Systems integrators have been in a tough spot since the recession; construction projects, along with capital spending, have yet to return to anything close to pre-recession levels. That is why integrators are being pushed hard to develop their existing services and launch new services that will help them build a base of recurring revenues, to better balance revenue from integration projects.

“It’s no surprise to anybody in the integration industry that sequestration and the economy and government funding or lack thereof has had an impact on everybody in the industry. We’ve all suffered because of it, because our customers are suffering because of it — particularly in the local and state arena, because they rely so heavily on federal funds to help augment their builds or their projects, whether it be through grant funding or state funding.

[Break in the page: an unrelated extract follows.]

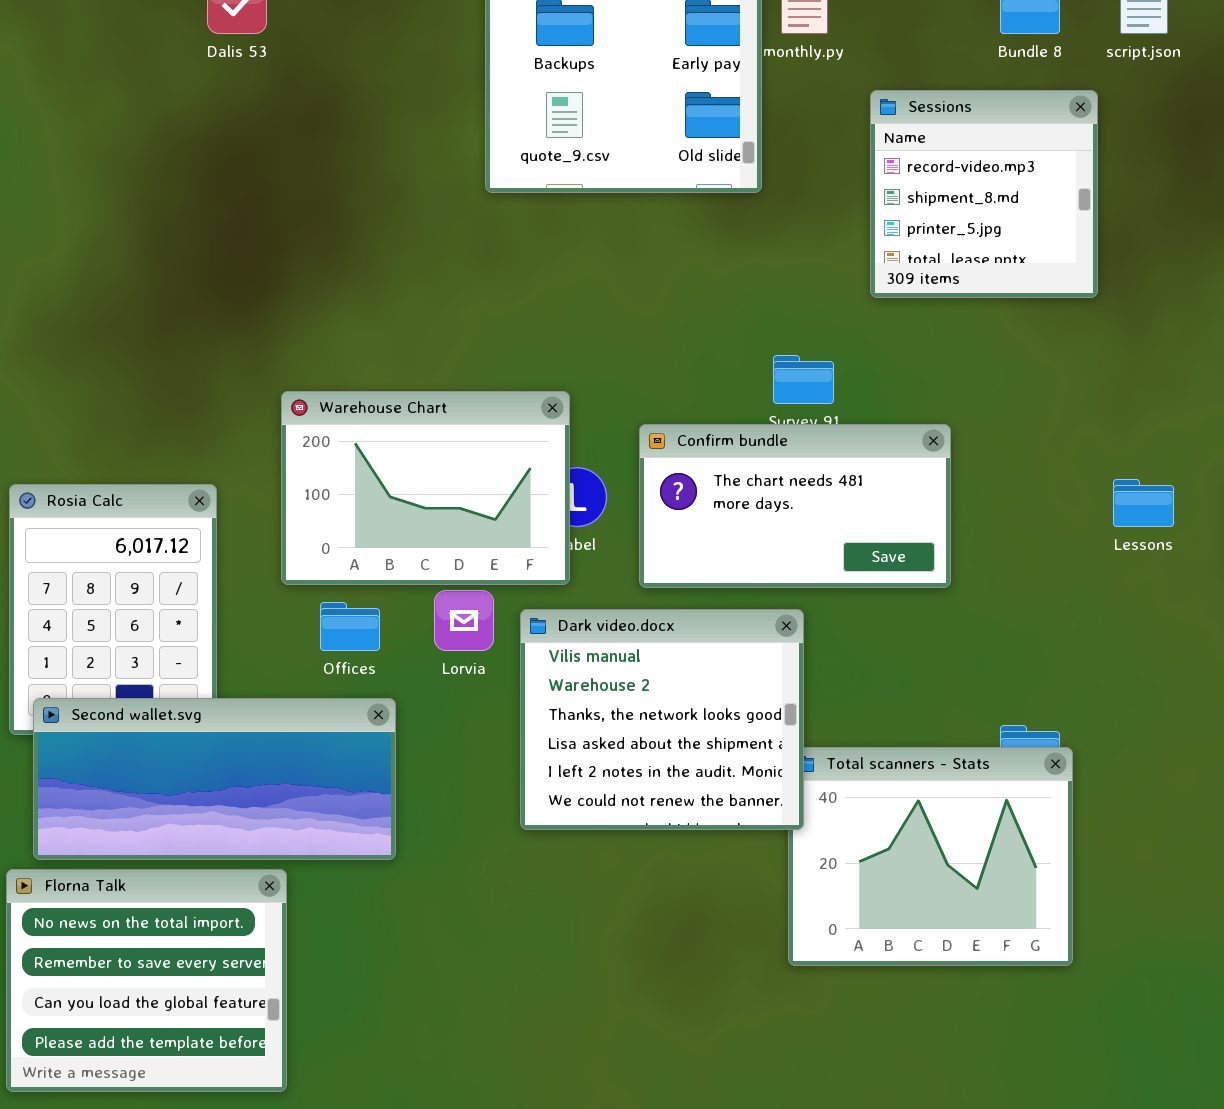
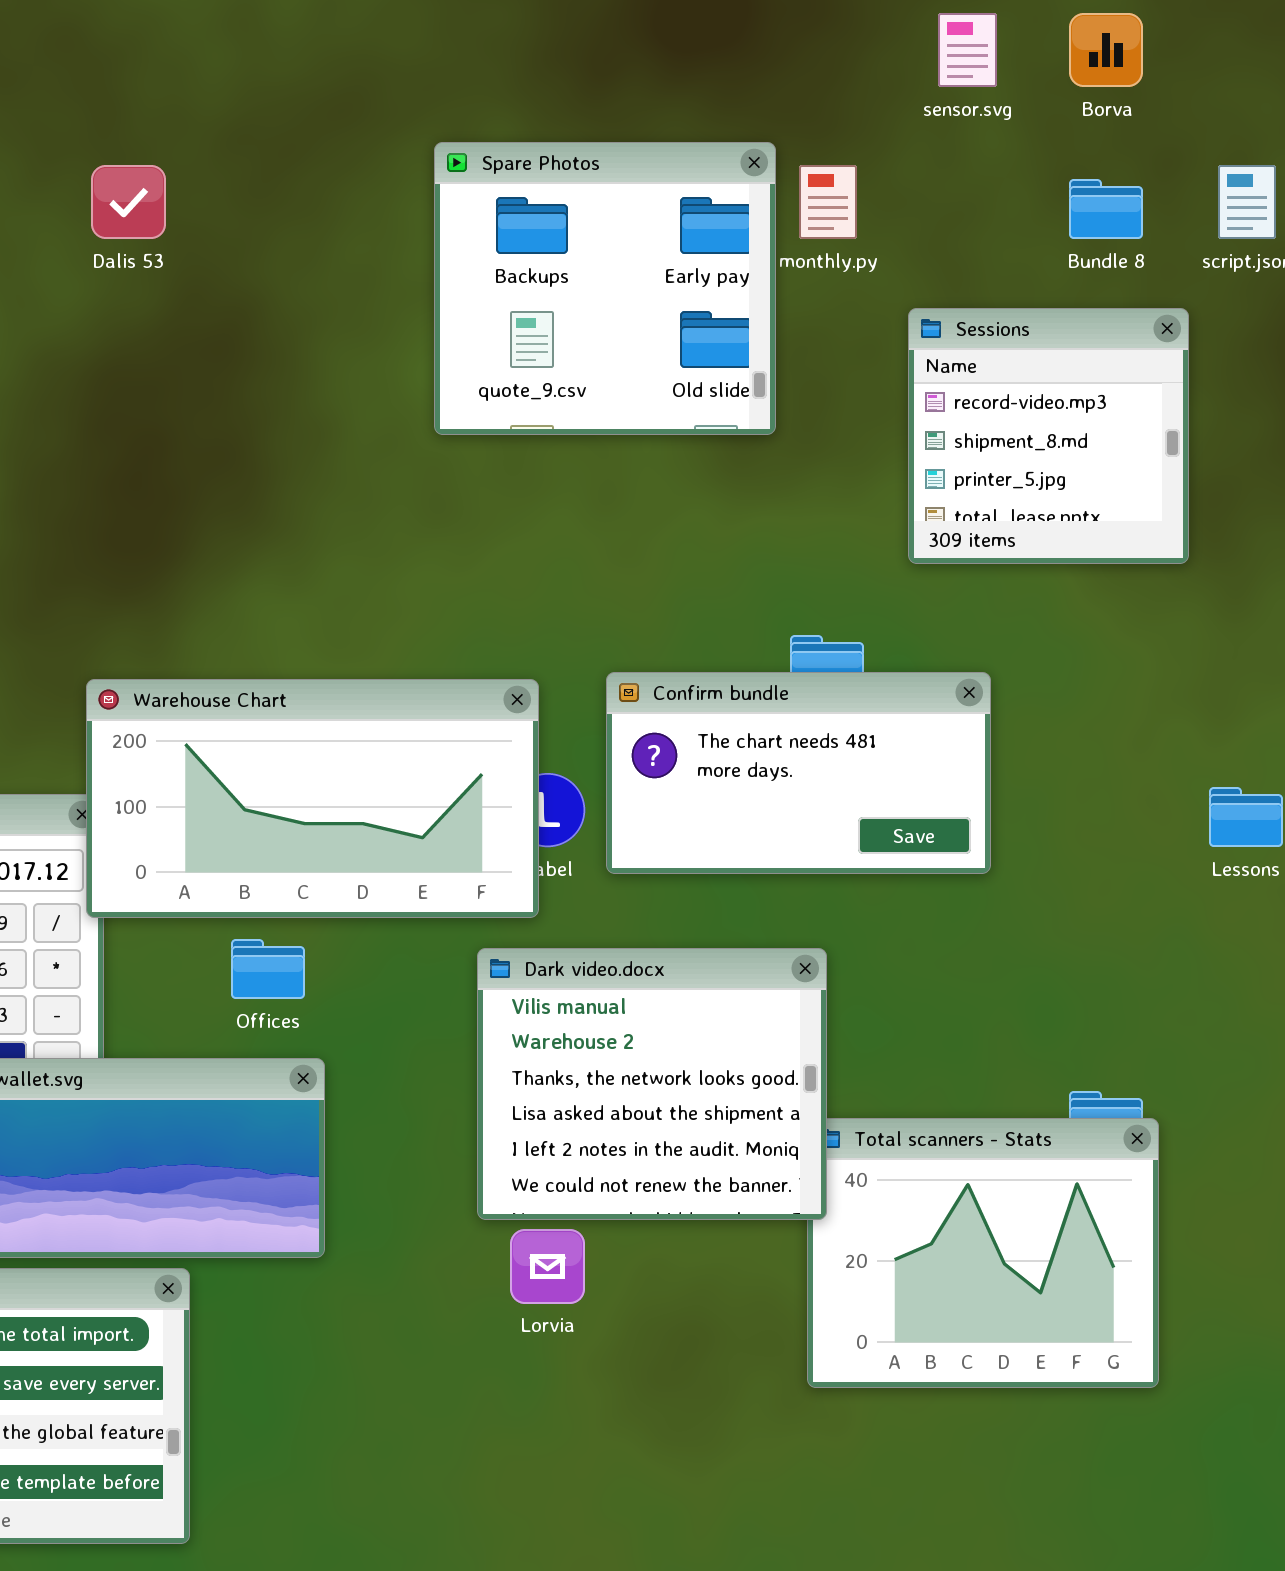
Warehouse Chart: [281,391,570,585] -> [86,679,539,918], resized
Confirm bundle: [639,424,951,588] -> [606,672,991,874], moved
Lorvia: [434,590,494,651] -> [510,1229,585,1304], moved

Everybody’s impacted by that,” explains Misty Stine, vice president of business development at Omaha, Neb.-based G4S Technology, SDM’s 2013 Systems Integrator of the Year. (Read the full story beginning on page 52.)

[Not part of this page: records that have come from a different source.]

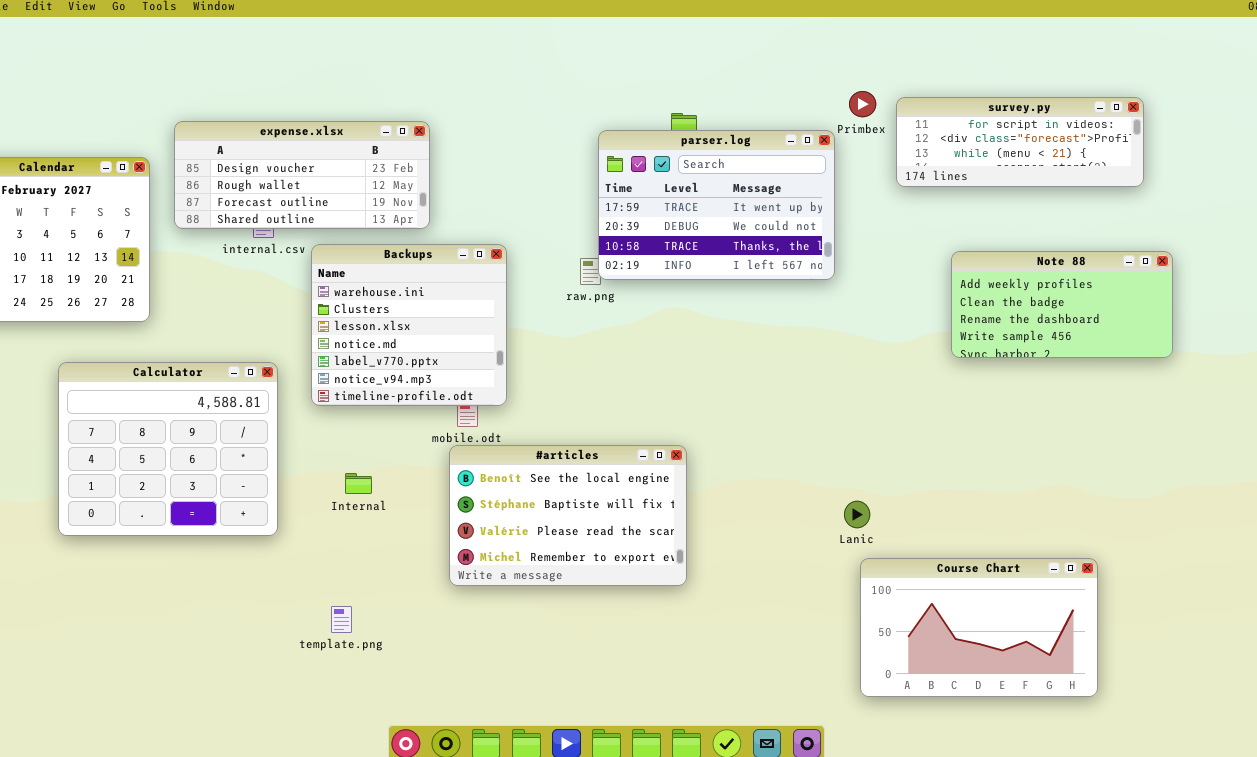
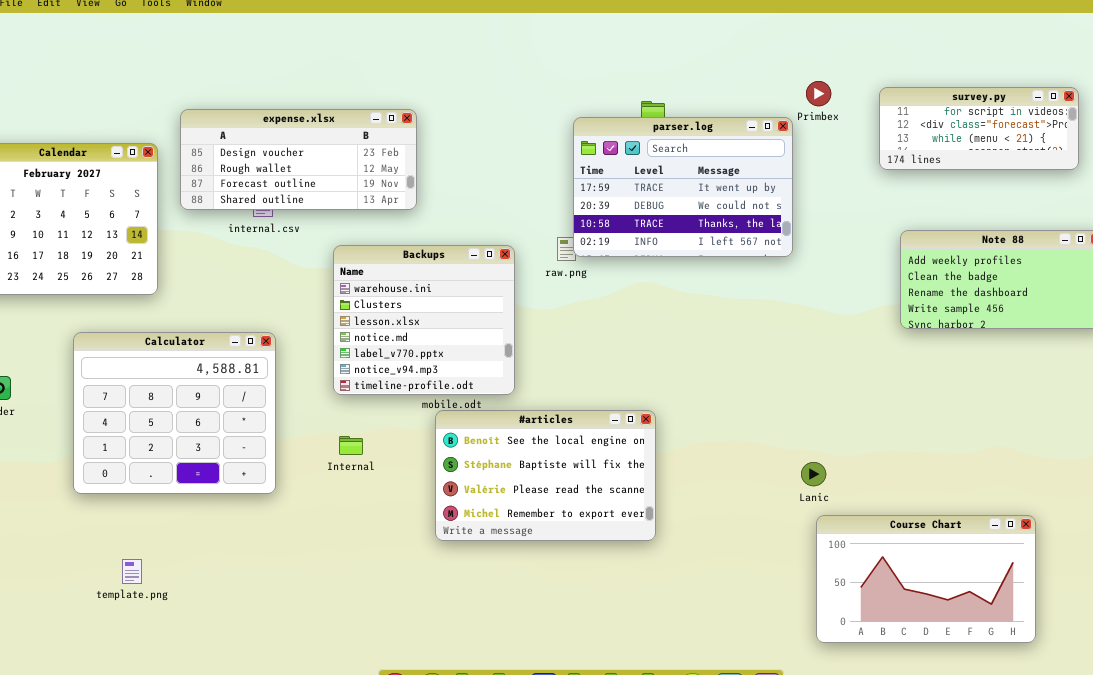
survey.py: [896,97,1144,187] -> [879,87,1079,170], resized
Backups: [311,244,507,406] -> [333,245,515,395], moved
template.png: [331,606,352,633] -> [122,559,142,584], moved

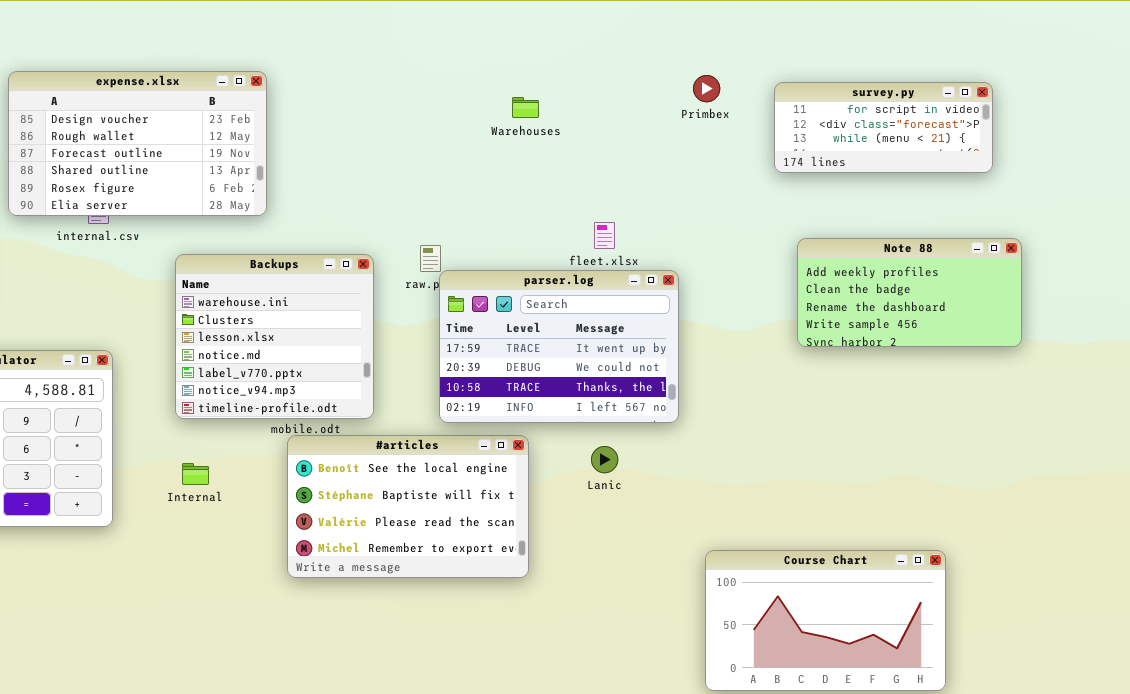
expense.xlsx: [180,109,417,210] -> [8,71,267,216], resized
parser.log: [573,117,793,257] -> [439,270,679,423], moved
Lanic: [801,462,826,486] -> [591,446,618,473], moved

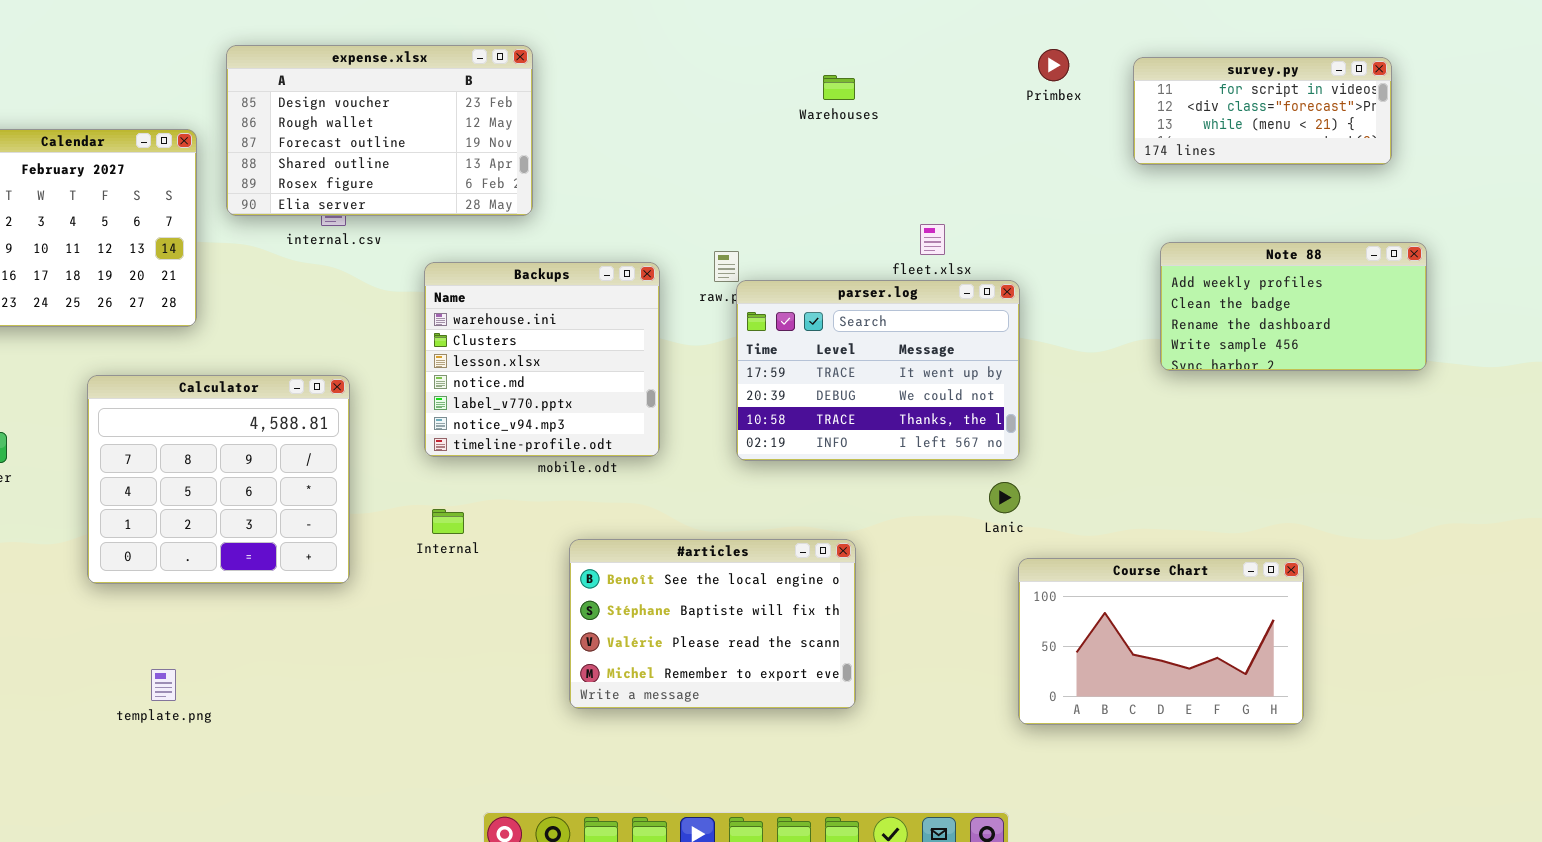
#articles: [287,435,529,578] -> [569,539,856,709], moved
Lanic: [591,446,618,473] -> [989,482,1020,513], moved
Course Chart: [705,550,946,691] -> [1018,558,1304,725], moved

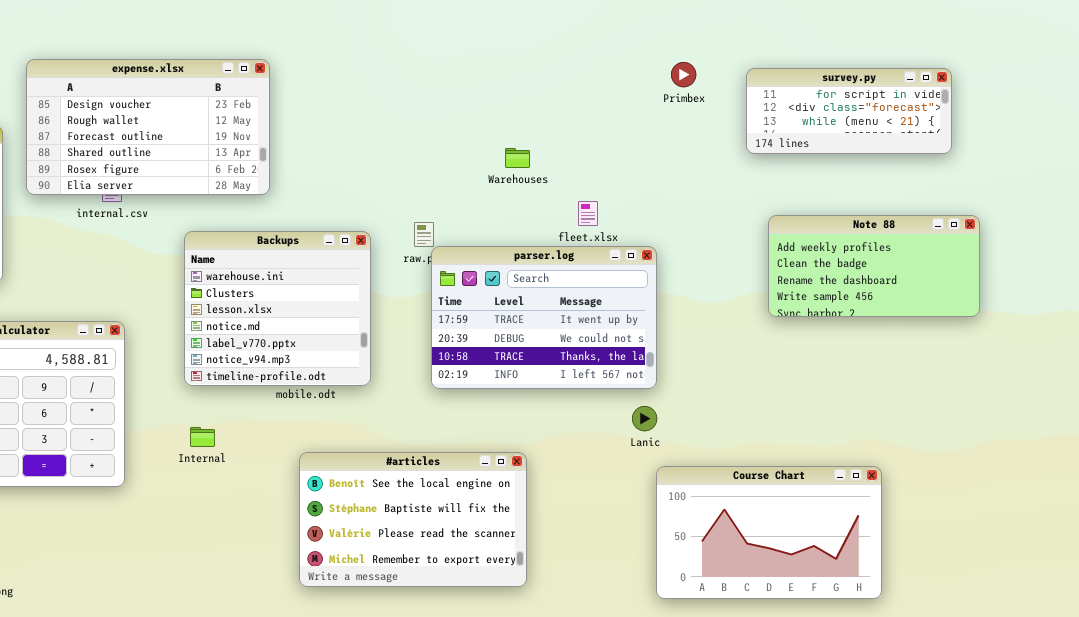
Warehouses: [823,75,855,100] -> [505,148,530,168], moved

However, it can take a great amount of resources to build a services offering at a level that provides sufficient return. G4S Technology is doing it — the company rolled out its National Services Division this year and aims to triple revenues from services within 24 months. The strategy was months in the making and relies heavily on the company’s Monitoring Center with a sharp focus on video monitoring and other video-centric services. It also will leverage engineering and technical resources from the various regions where it operates and from strategic partners to meet the services needs of clients with national and global footprints.

“Like any other good company, you have to rely less on government spend and more on other avenues of revenue generation. One of the areas that we have been focused on is recurring revenue and that has been largely based on the large nationals and multi-nationals; the type of customers that we’re working with now as part of our acquisition by G4S. By and large, their customers are large Fortune 500 customers that have long-term maintenance requirements or services requirements, unlike a project-related type customer.

“In a critical infrastructure market, when you go out and build a system — for example, for a dam or a port — that project is typically a stand-alone project that you design and build and complete. Then it goes under warranty for a couple of years, and then maybe after that you pick up a maintenance agreement. In the commercial environment, typically you enter into a services agreement early on in the process, because they have multiple facilities across multiple geography, with multiple systems that need to be maintained and upgraded over time. We have found ourselves in that marketplace, which isn’t a market that we have found ourselves in in the past, because we were typical critical infrastructure integrators,” Stine described.

So in order to fulfill the objectives and meet the goals of the new National Services Division, G4S Technology — with its Adesta roots — is experiencing a shift in how it services the customer. But if all goes as planned, it will be a successful shift that leads the industry and other systems integrators into the security systems integration future.

Querying the largest security systems integrators in the industry, through SDM’s Top Systems Integrators Report over the past three years, shows that the portion of their total revenues from three different categories of service hasn’t increased a bit.

 Clearly, not all systems integrators are noticing that the trend among customers moving to paying for security as an ongoing operating expense, as opposed to a one-time capital expense, is here to stay. G4S Technology has noticed and is adjusting its business model. That’s why they’re here for the long haul.